Sur place, plus aucune population ne croit en la promesse faite par l’État islamique, celle de « venger » les musulmans de leurs souffrances présumées, tant les jihadistes ont agi comme des bourreaux. La plupart des militants étrangers ne croient plus eux-mêmes en la perspective d’une renaissance du proto-État jihadiste. Or beaucoup avaient décidé de se rallier au jihad pour servir une cause qui leur paraissait juste et apparaît à présent surannée.
P. V. : Que vous évoque l’attaque au couteau le 8 juin 2023 à Annecy par un Syrien de confession chrétienne ?

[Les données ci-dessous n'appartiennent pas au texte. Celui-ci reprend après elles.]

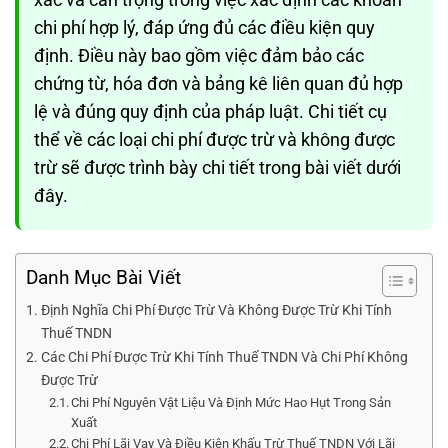
chi phí hợp lý, đáp ứng đủ các điều kiện quy
định. Điều này bao gồm việc đảm bảo các
chứng từ, hóa đơn và bảng kê liên quan đủ hợp
lệ và đúng quy định của pháp luật. Chi tiết cụ
thể về các loại chi phí được trừ và không được
trừ sẽ được trình bày chi tiết trong bài viết dưới
đây.
Danh Mục Bài Viết
Định Nghĩa Chi Phí Được Trừ Và Không Được Trừ Khi Tính
Thuế TNDN
Các Chi Phí Được Trừ Khi Tính Thuế TNDN Và Chi Phí Không
Được Trừ
Chi Phí Nguyên Vật Liệu Và Định Mức Hao Hụt Trong Sản
Xuất
Chi Phí Lãi Vay Và Điều Kiện Khấu Trừ Thuế TNDN Với Lãi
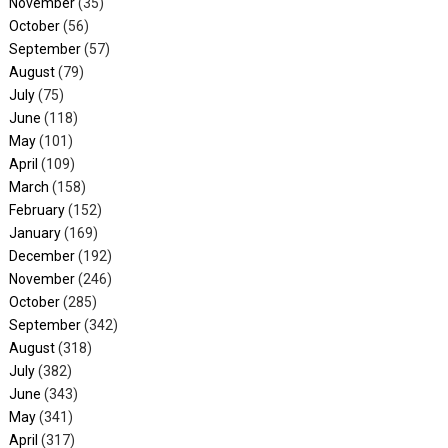
November
(35)
October
(56)
September
(57)
August
(79)
July
(75)
June
(118)
May
(101)
April
(109)
March
(158)
February
(152)
January
(169)
December
(192)
November
(246)
October
(285)
September
(342)
August
(318)
July
(382)
June
(343)
May
(341)
April
(317)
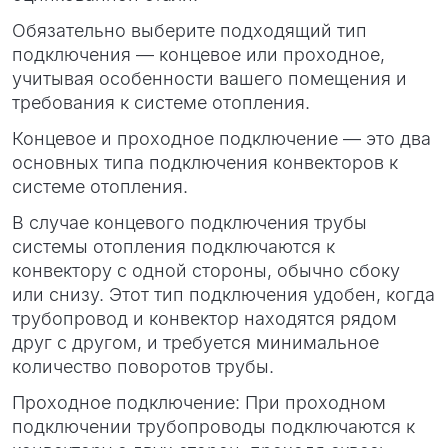
Обязательно выберите подходящий тип
подключения — концевое или проходное,
учитывая особенности вашего помещения и
требования к системе отопления.
Концевое и проходное подключение — это два
основных типа подключения конвекторов к
системе отопления.
В случае концевого подключения трубы
системы отопления подключаются к
конвектору с одной стороны, обычно сбоку
или снизу. Этот тип подключения удобен, когда
трубопровод и конвектор находятся рядом
друг с другом, и требуется минимальное
количество поворотов трубы.
Проходное подключение: При проходном
подключении трубопроводы подключаются к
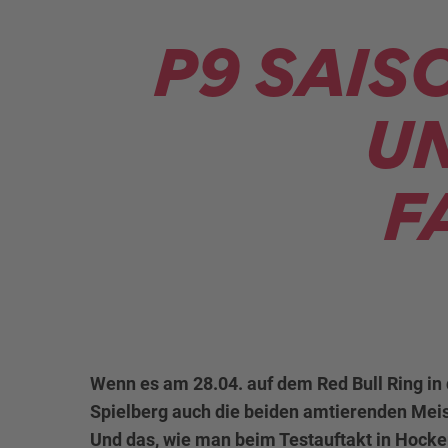
P9 SAIS
U
F
Wenn es am 28.04. auf dem Red Bull Ring in 
Spielberg auch die beiden amtierenden Meis
Und das, wie man beim Testauftakt in Hocke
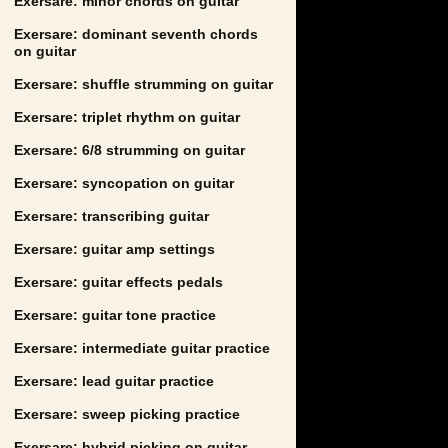
Exersare: minor chords on guitar
Exersare: dominant seventh chords
on guitar
Exersare: shuffle strumming on guitar
Exersare: triplet rhythm on guitar
Exersare: 6/8 strumming on guitar
Exersare: syncopation on guitar
Exersare: transcribing guitar
Exersare: guitar amp settings
Exersare: guitar effects pedals
Exersare: guitar tone practice
Exersare: intermediate guitar practice
Exersare: lead guitar practice
Exersare: sweep picking practice
Exersare: hybrid picking on guitar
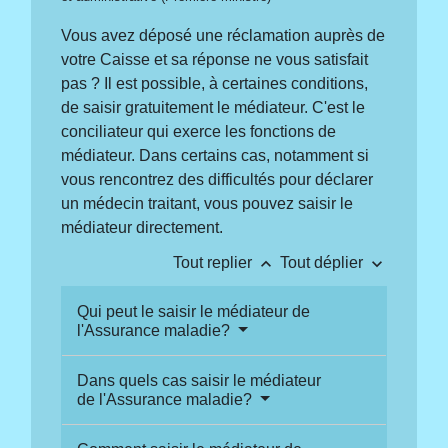
Vous avez déposé une réclamation auprès de
votre Caisse et sa réponse ne vous satisfait
pas ? Il est possible, à certaines conditions,
de saisir gratuitement le médiateur. C'est le
conciliateur qui exerce les fonctions de
médiateur. Dans certains cas, notamment si
vous rencontrez des difficultés pour déclarer
un médecin traitant, vous pouvez saisir le
médiateur directement.
keyboard_arrow_up
keyboard_arrow_down
Tout replier
Tout déplier
Qui peut le saisir le médiateur de
l'Assurance maladie?
Dans quels cas saisir le médiateur
de l'Assurance maladie?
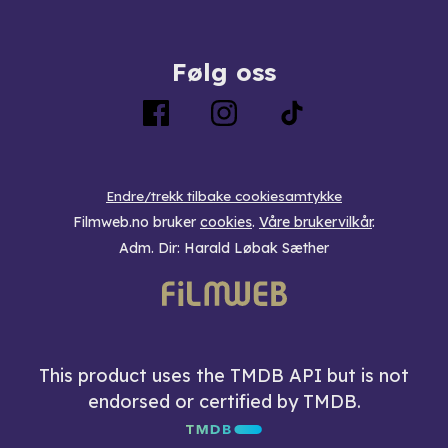
Følg oss
Endre/trekk tilbake cookiesamtykke
Filmweb.no bruker
cookies
.
Våre brukervilkår
.
Adm. Dir: Harald Løbak Sæther
This product uses the TMDB API but is not
endorsed or certified by TMDB.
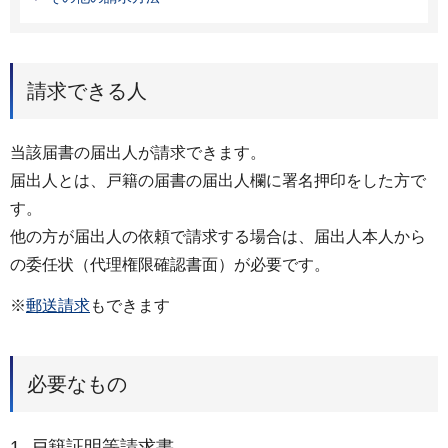
請求できる人
当該届書の届出人が請求できます。
届出人とは、戸籍の届書の届出人欄に署名押印をした方で
す。
他の方が届出人の依頼で請求する場合は、届出人本人から
の委任状（代理権限確認書面）が必要です。
※
郵送請求
もできます
必要なもの
1. 戸籍証明等請求書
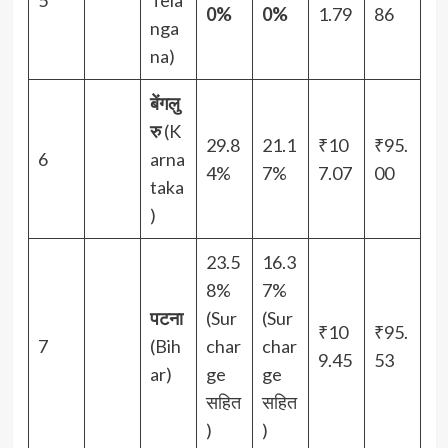
0%
0%
1.79
86
nga
na)
बेंगलु
रु
(K
29.8
21.1
₹10
₹95.
6
arna
4%
7%
7.07
00
taka
)
23.5
16.3
8%
7%
पटना
(Sur
(Sur
₹10
₹95.
7
(Bih
char
char
9.45
53
ar)
ge
ge
सहित
सहित
)
)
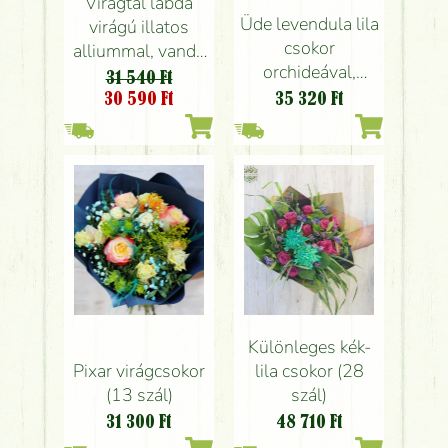
Virágtál labda
Üde levendula lila
virágú illatos
csokor
alliummal, vanda
orchideával,
orchideákkal
31 540 Ft
angol rózsával
30 590
Ft
35 320
Ft
(18 szál)
Különleges kék-
Pixar virágcsokor
lila csokor (28
(13 szál)
szál)
31 300
Ft
48 710
Ft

M. B. : Dans une contribution publiée en 2017 par la revue Confluences Méditerranée, « Nous contre eux » : l’État islamique ou la narration militante d’une altérité radicale », j’avais souligné combien le discours jihadiste, en émettant plus qu’une représentation du monde, transforme celui-ci. En particulier, la construction d’une réalité sociopolitique distincte par les jihadistes articule des dualités au fondement d’une pensée binaire qui rend bien compte du processus idéologique de définition de soi et de l’autre à l’œuvre.
En février 2015, peu après l’attaque des frères Kouachi contre Charlie Hebdo, l’État islamique publiait un essai dans sa revue Dabiq, intitulé « L’extinction de la zone grise », dans lequel il décrivait la mort lente de l’espace de coexistence entre musulmans et non-musulmans. Quel rapport avec l’attaque d’Annecy le 8 juin 2023 ? Celui-ci me semble évident : l’association quasi-mécanique de l’assaillant syrien à la violence jihadiste s’inscrit au creux de la pensée diffusée depuis des années par l’État islamique et qui a depuis fait son chemin dans les esprits, y compris ceux de ses ennemis !
L’État islamique a distillé la binarité bien connue « Orient-Occident », faite de représentations réciproques négatives, pétries de stéréotypes et de clichés opposant prétendument ces deux entités géographiques et culturelles. Certes, le processus d’altérisation d’après lequel l’Orient formerait un « nous » et l’Occident un « eux » (et réciproquement) est ancien. Mais à chaque nouvelle attaque, ce processus se voit dangereusement réactivé en justifiant simplifications, amalgames et récupérations politiques.